The imagery used in tarot and Lotería cards often incorporates media that are represented in depth throughout the Lucas Museum’s collections, including graphic and comic art, woodcuts, and illustration. Art Nouveau artist Alphonse Mucha, represented by more than 60 original works in the collections, created illustrations for posters and advertisements that have been adapted for tarot cards, including the popular Tarot Mucha deck.
“In the years before the museum opens to the public, we are using our public programming to highlight the ways narrative art shows up in our lives,” said Elizabeth Escamilla, director of education at the Lucas Museum. “Tarot and Lotería cards might not be the first things that come to mind when thinking of narrative art, but using both card decks is a practice in reading, understanding, and communicating visual narratives.”
In tarot, a reader interprets imagery on the cards to create narratives to illuminate a person’s past, present, and future and guide their decision making. In the Bingo-like game of Lotería, rather than name a card, the announcer often uses riddles or clever poems to describe it. For example, the El Sol (the sun) card might be announced by the caller as “La cobija de los pobres” (the roof of the poor). The similarities in tarot and Lotería may stem from their shared origination in 15th-century Italy, with Lotería making its way to Mexico via Spain in the late 1700s. Each may have changed over time and cultures, but the images persist and retain their compelling narratives.
On Friday, Oct. 18, participants of all skill levels will be able to create their own visual narratives on blank tarot and Lotería cards, watch live onstage tarot readings, sign up for free private readings, play Lotería for extra chances to enter a raffle for giveaways from Exposition Park partners, and listen to a live dublab DJ. Additionally, guests will be able to learn about the history of tarot and Lotería imagery through a panel conversation with Lucas Museum curator Erin M. Curtis, writer and scholar Gloria Arjona, and artist and tarot reader Marcella Kroll. Food trucks and a cash bar will be available throughout the night. This event will be held under the stars on Exposition Park’s South Lawn, just south of the Natural History Museum and just east of the Lucas Museum’s construction site. This event is free and 21+.

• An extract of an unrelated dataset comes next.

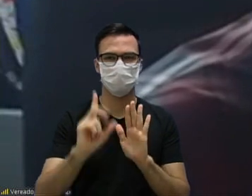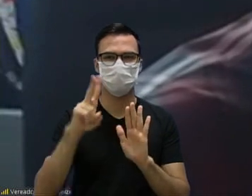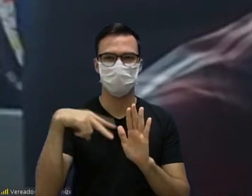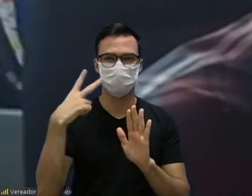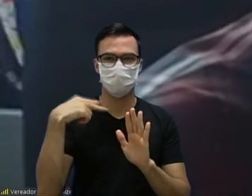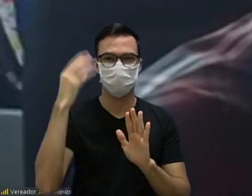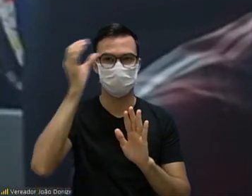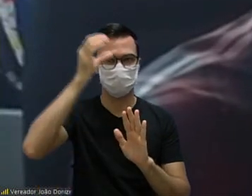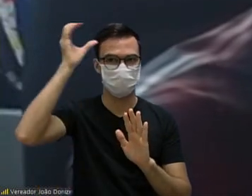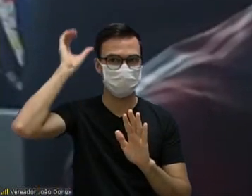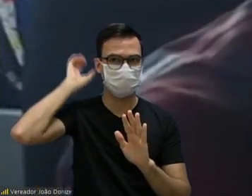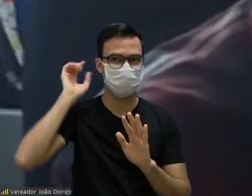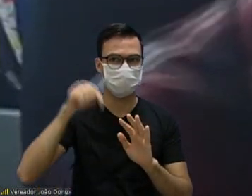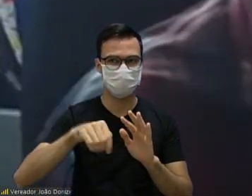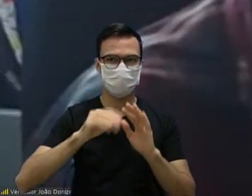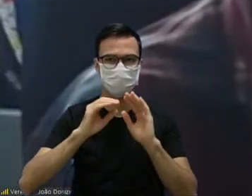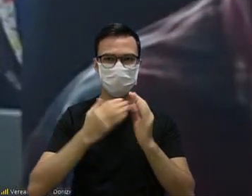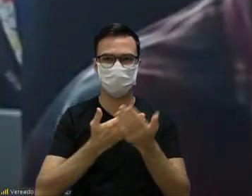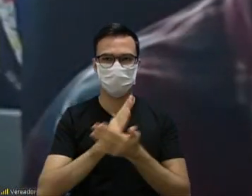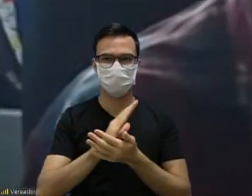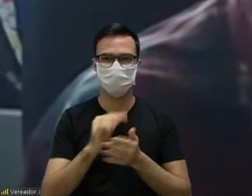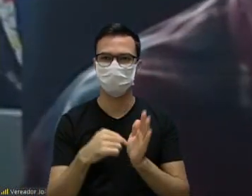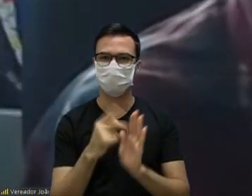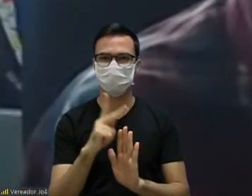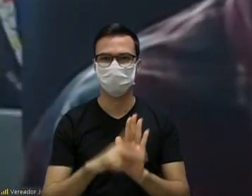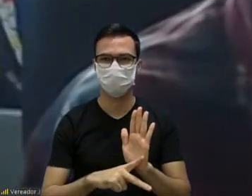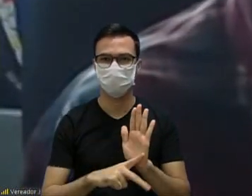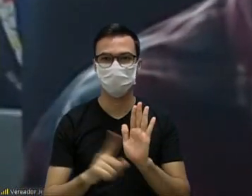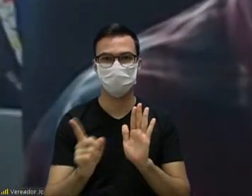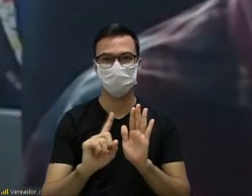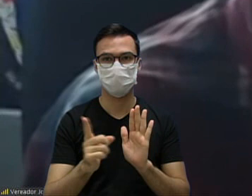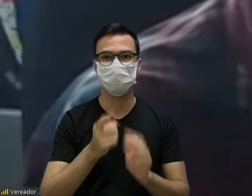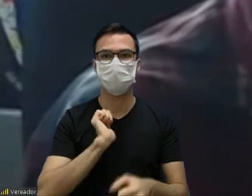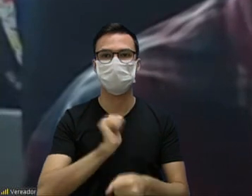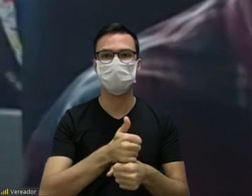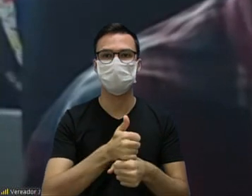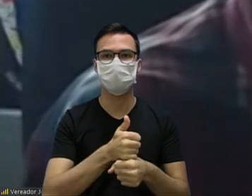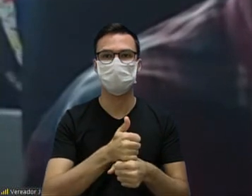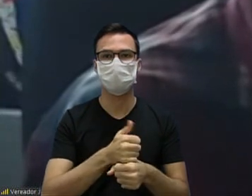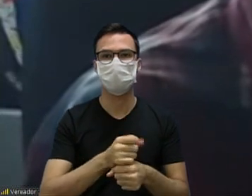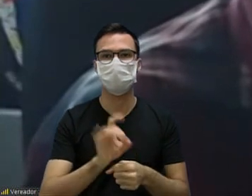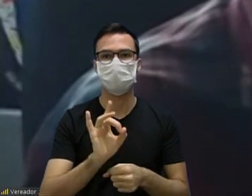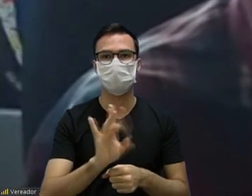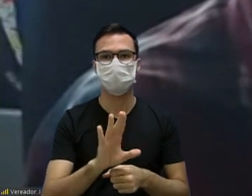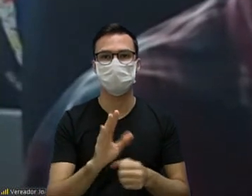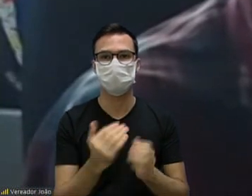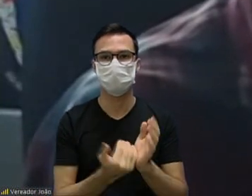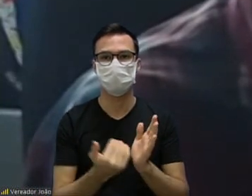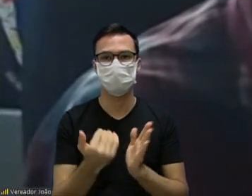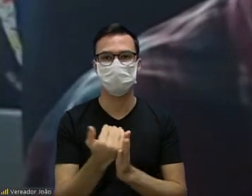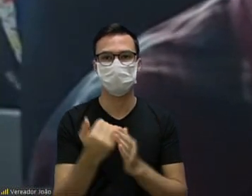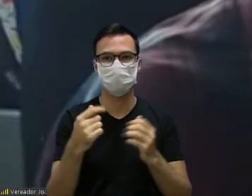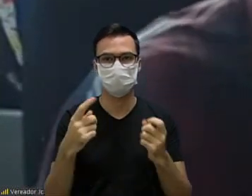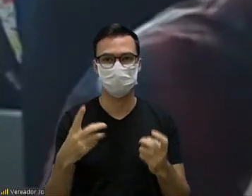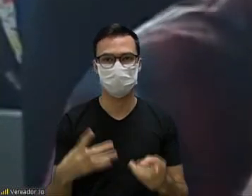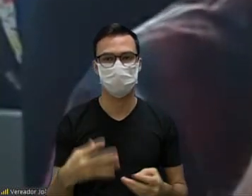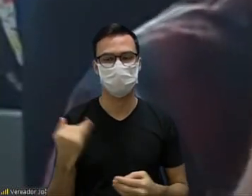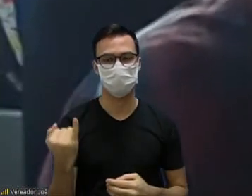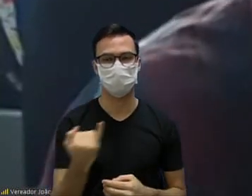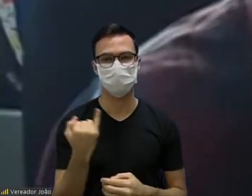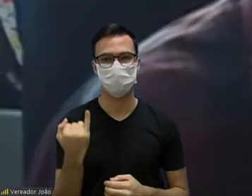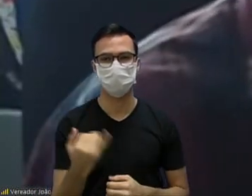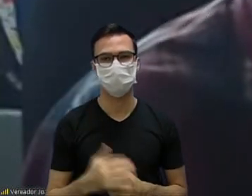Cintia de Almeida que foi aprovado não é um projeto é o substitutivo só para só para a ciência eu acho que é importante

About the Lucas Museum of Narrative Art
Founded by philanthropist and filmmaker George Lucas and his wife, Mellody Hobson, Co-CEO and President and of Ariel Investments, the Lucas Museum of Narrative Art will inspire current and future generations through the universal art of visual storytelling. The museum will present permanent collection and rotating exhibitions for diverse public audiences which will feature illustrations, paintings, comic art, photography, and an in-depth exploration of the arts of filmmaking (including storyboards, costumes, animation, visual effects, and more). Extensive education programming designed for all ages will explore innovative ways for visitors to engage with narrative art. Designed by renowned architect Ma Yansong of MAD Architects and under construction in Los Angeles’ Exposition Park, the museum will feature new public green space, state-of-the-art cinematic theaters, a research library, numerous spaces for onsite education, restaurants, retail, and event spaces.